Fear conditioning takes place when primarily innocuous CS (conditioned stimulus) gets paired contingently with an aversive unconditional stimulus that is responsible for insentient activating unconditioned fear responses (Mertens et al., 2020). Via the above-mentioned association(Conditioning stimuli-Unconditioning stimuli) formation, the conditioned stimulus comes to prompt numerous conditioned responses sharing the same physiognomies to innate fear responses. Little Albert's experiment conducted by Rayner and Watson in the year 1920 is one of the examples of fear conditioning (Watson, 2019). Little Albert, an infant aged 11 months, initially showcased curiosity by touching as well as playing with a white rat. As the infant’s hand touched the rodent, the back of his head got banged by the experimenters with a steel bar with a mallet. This resulted in little Albert to startle, fall forward, and began crying (Unconditioned stimulus). Thereafter, after the rodent (conditioned stimulus) was positioned near the infant’s hand, he extracted his hand and started cry (conditioned stimulus). This display of fear to the rodent was purported to have widespread to other objects as well as furry animals.
Contemporary investigations tailored to fear conditioning normally use small mammals such as rabbits, mice, and rats as experimental subjects. Apart from that, they also employ a tone as a conditioned stimulus as well as an unconditioned stimulus (mild electric shock). According to Keller et al. (2020), under these particular conditions, a very small number of conditioned stimulus-unconditioned stimulus pairings generate a lot of fear learning, as substantiated by various fear responses showcased upon successive expositions of the conditioning stimulus. It is noteworthy that, whereas most neurobiological research studies use simple temporal pairings of conditioning stimulus and unconditioned stimulus to generate fear conditioning, it is the informational correlation between the US and CS that is the important determining factor of classical conditioning (Kim & Jung, 2006). Typical fear indices in rats include movement arrest, analgesia, musculature reflexes enhancement, ultrasonic distress vocalization, and changes in autonomic system activities. Since fear conditioning takes place quickly and has a lasting impact, this task has turned out to be a popular behavioral tool used to study learning and memory's cellular-molecular substrates.
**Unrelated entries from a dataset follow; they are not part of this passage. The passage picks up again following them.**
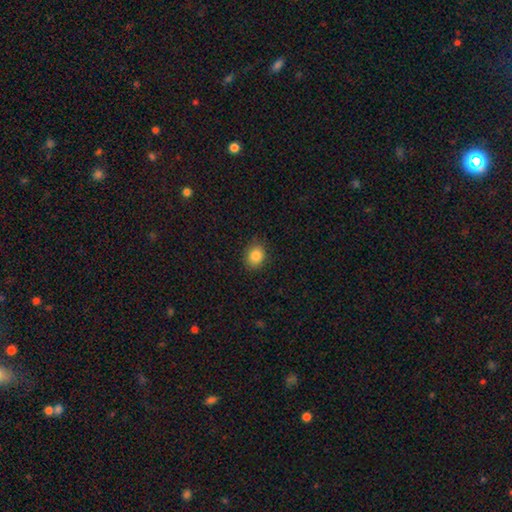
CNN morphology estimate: Smooth or featured? Predicted: smooth (p=0.85). How rounded? Predicted: round (p=0.67). Merging? Predicted: none (p=0.86).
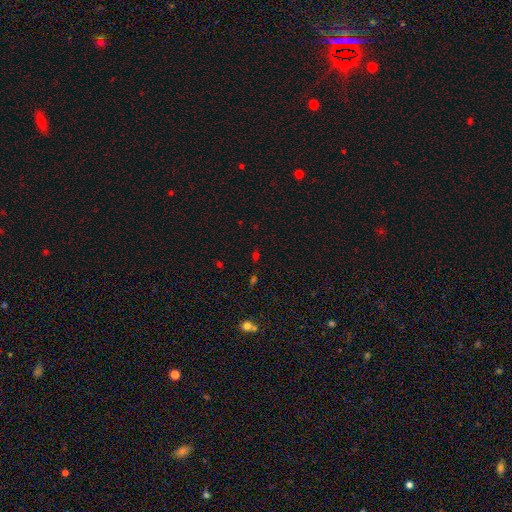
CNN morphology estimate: star or artifact 50%, smooth 41%, featured or disk 9%.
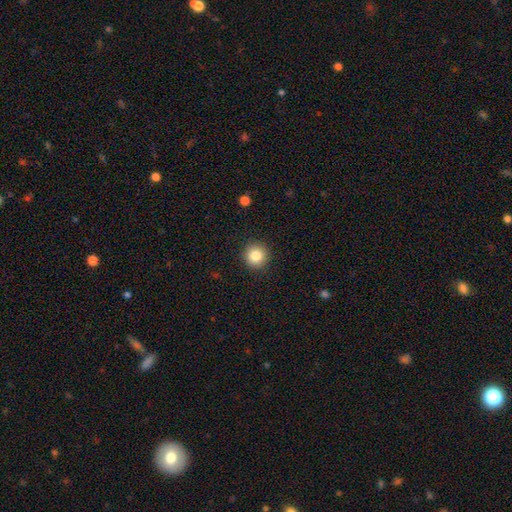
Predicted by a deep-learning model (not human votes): This appears to be a smooth galaxy with no disk features (83%) that is round (94%). Merging: none (92%).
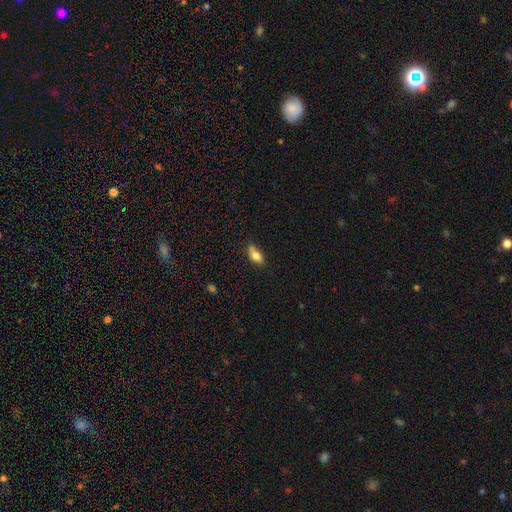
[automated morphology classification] Q: Smooth or featured?
A: smooth (81%); runner-up: featured or disk (11%)
Q: How rounded?
A: in between (86%); runner-up: cigar-shaped (8%)
Q: Merging?
A: none (53%); runner-up: minor disturbance (34%)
Fear can also be swiftly attained via operant or instrumental conditioning in which an averse stimulus's presentation is conditional upon an animal's behavior. One of the most employed processes with rodents is the inhibitory or passive avoidance task in which their response gets followed by a foot shock. As a function of stimulus pairing (cs-us), the animal is able to learn how to avert, making the response that was trailed by the aversive experience. Though procedurally diverse, it is assumed that fear reminiscences that are obtained through conditioned fear as well as through inhibitory avoidance (instrumental conditioning) eventually share a common neural substrate. Nevertheless, these two lines of research studies have often generated contradictory results.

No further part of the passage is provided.